• [Task brief] Copy the text of the entries word for word, starting at the beginning of the entries and ending with the line that contains "CAMPUS NAVIGATOR", with both ends included. Leave the pictures out of your answer.

(Stored data entries)
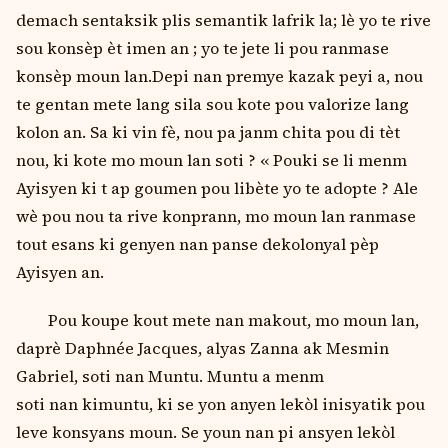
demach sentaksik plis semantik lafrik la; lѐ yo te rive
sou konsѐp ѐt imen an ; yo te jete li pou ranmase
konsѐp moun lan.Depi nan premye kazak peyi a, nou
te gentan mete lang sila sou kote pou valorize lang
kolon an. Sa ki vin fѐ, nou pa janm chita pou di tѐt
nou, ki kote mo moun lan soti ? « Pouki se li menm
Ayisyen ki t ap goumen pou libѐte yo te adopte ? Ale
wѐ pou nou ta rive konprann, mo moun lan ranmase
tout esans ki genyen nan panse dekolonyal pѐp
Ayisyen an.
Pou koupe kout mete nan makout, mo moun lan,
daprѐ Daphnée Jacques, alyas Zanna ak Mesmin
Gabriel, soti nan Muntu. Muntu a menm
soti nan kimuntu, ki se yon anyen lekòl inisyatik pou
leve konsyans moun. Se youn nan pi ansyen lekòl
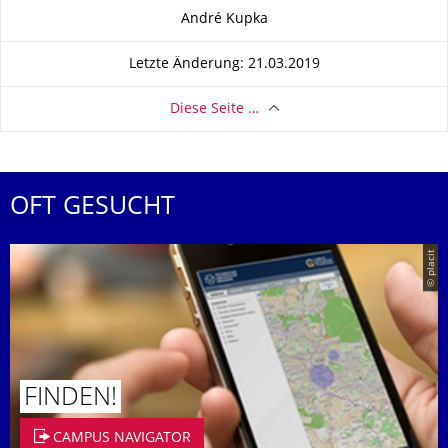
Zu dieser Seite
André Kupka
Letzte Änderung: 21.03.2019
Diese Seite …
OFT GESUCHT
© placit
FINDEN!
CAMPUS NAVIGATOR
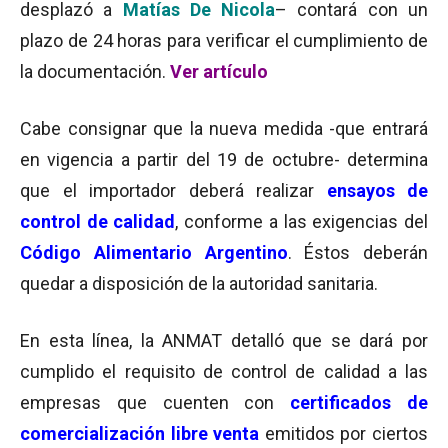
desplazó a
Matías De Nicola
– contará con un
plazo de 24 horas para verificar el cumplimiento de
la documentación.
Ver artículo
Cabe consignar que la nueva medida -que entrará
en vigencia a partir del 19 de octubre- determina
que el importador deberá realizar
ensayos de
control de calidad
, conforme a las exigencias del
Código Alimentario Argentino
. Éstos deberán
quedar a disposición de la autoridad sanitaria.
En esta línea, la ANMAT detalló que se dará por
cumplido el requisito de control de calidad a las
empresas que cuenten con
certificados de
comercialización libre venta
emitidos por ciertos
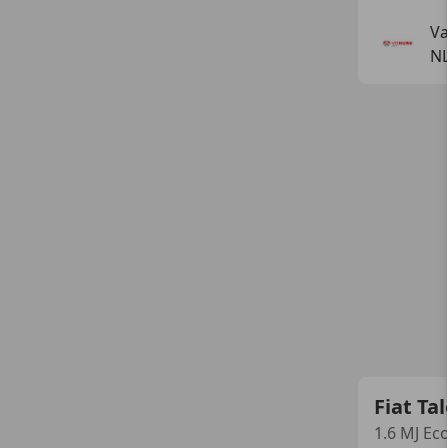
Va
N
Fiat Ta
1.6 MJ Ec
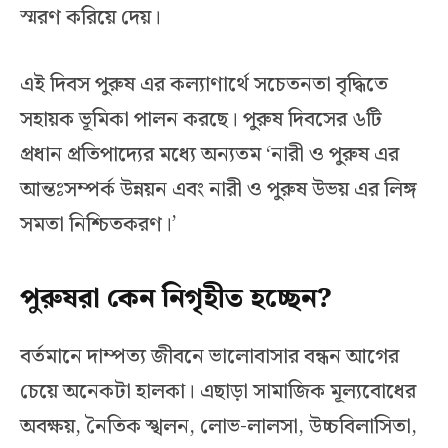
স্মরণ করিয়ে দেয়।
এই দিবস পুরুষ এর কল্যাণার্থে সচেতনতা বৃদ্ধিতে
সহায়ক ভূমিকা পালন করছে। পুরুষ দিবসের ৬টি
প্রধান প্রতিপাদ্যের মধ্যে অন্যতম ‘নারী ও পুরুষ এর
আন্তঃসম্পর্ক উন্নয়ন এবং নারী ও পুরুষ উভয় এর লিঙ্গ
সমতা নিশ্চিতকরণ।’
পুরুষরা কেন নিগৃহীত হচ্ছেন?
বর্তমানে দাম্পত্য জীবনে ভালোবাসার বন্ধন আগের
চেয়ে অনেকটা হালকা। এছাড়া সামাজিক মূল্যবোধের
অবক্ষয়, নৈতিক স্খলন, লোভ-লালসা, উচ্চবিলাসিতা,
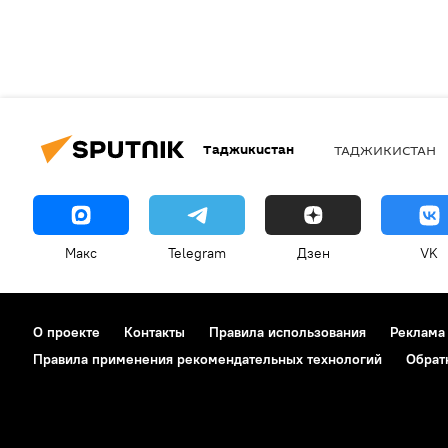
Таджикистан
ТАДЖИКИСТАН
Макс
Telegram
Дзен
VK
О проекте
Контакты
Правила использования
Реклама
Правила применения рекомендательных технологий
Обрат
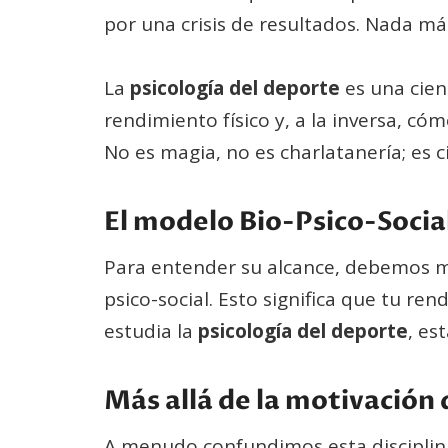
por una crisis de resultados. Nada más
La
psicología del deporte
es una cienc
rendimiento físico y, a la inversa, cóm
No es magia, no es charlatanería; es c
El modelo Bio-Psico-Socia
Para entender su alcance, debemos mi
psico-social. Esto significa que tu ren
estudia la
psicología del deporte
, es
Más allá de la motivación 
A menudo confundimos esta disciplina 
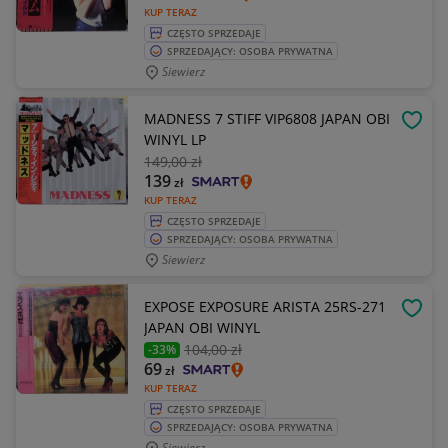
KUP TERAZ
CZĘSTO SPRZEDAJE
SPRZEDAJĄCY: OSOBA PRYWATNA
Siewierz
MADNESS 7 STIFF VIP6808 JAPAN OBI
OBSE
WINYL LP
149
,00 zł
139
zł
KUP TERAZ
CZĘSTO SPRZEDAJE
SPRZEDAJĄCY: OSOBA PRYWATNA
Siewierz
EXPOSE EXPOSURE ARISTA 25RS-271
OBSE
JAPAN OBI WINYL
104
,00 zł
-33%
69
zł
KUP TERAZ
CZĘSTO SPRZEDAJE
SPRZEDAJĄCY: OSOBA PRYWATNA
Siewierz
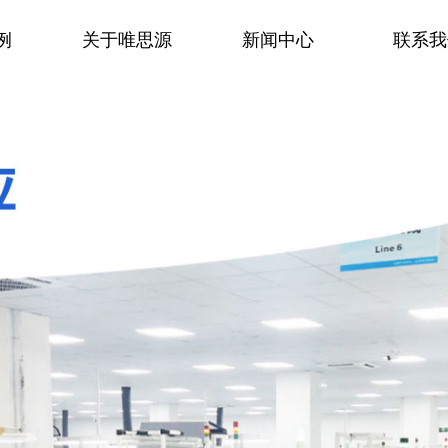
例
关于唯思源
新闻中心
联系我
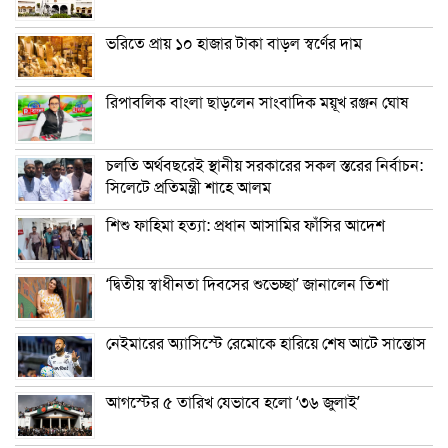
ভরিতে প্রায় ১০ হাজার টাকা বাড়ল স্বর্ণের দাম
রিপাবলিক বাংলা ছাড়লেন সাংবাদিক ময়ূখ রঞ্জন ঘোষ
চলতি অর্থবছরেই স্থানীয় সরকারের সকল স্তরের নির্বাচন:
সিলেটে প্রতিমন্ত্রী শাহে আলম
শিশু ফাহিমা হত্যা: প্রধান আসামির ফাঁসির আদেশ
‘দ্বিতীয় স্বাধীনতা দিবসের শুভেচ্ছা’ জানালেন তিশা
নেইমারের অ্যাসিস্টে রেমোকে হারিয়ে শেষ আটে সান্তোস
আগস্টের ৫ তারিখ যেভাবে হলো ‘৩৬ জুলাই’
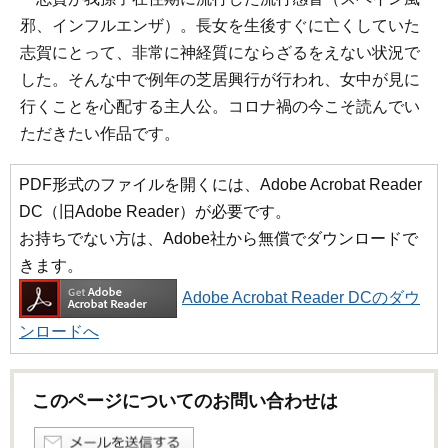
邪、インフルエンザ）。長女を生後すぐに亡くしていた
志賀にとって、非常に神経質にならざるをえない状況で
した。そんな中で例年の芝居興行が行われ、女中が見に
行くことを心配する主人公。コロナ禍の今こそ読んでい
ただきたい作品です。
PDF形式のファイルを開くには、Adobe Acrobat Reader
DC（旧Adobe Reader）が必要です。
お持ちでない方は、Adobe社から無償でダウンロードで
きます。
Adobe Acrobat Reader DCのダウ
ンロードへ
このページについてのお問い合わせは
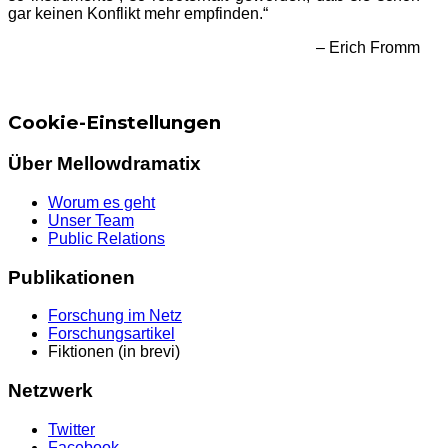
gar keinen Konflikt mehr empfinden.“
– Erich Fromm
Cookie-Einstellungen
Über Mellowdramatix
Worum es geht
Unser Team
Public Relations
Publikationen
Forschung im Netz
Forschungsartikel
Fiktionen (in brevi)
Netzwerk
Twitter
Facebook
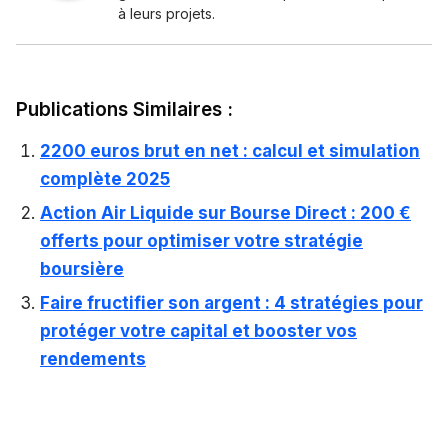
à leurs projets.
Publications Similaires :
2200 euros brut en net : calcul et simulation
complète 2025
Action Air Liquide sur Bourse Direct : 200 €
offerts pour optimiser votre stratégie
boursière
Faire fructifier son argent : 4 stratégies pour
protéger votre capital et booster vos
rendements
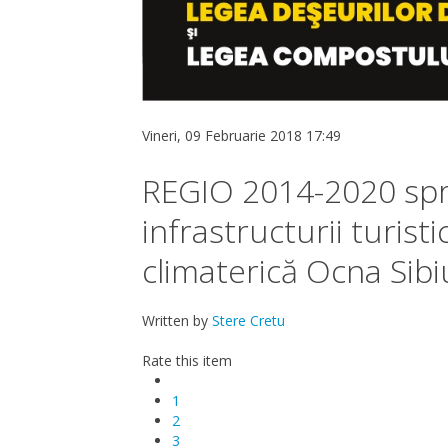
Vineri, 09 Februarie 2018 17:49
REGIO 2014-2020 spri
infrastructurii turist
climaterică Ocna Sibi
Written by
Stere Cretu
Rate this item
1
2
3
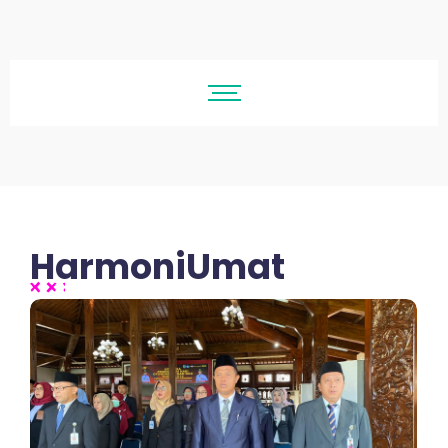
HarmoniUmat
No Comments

• [Result for this exercise]
demach sentaksik plis semantik lafrik la; lѐ yo te rive
sou konsѐp ѐt imen an ; yo te jete li pou ranmase
konsѐp moun lan.Depi nan premye kazak peyi a, nou
te gentan mete lang sila sou kote pou valorize lang
kolon an. Sa ki vin fѐ, nou pa janm chita pou di tѐt
nou, ki kote mo moun lan soti ? « Pouki se li menm
Ayisyen ki t ap goumen pou libѐte yo te adopte ? Ale
wѐ pou nou ta rive konprann, mo moun lan ranmase
tout esans ki genyen nan panse dekolonyal pѐp
Ayisyen an.
Pou koupe kout mete nan makout, mo moun lan,
daprѐ Daphnée Jacques, alyas Zanna ak Mesmin
Gabriel, soti nan Muntu. Muntu a menm
soti nan kimuntu, ki se yon anyen lekòl inisyatik pou
leve konsyans moun. Se youn nan pi ansyen lekòl
Zu dieser Seite
André Kupka
Letzte Änderung: 21.03.2019
Diese Seite …
OFT GESUCHT
© placit
FINDEN!
CAMPUS NAVIGATOR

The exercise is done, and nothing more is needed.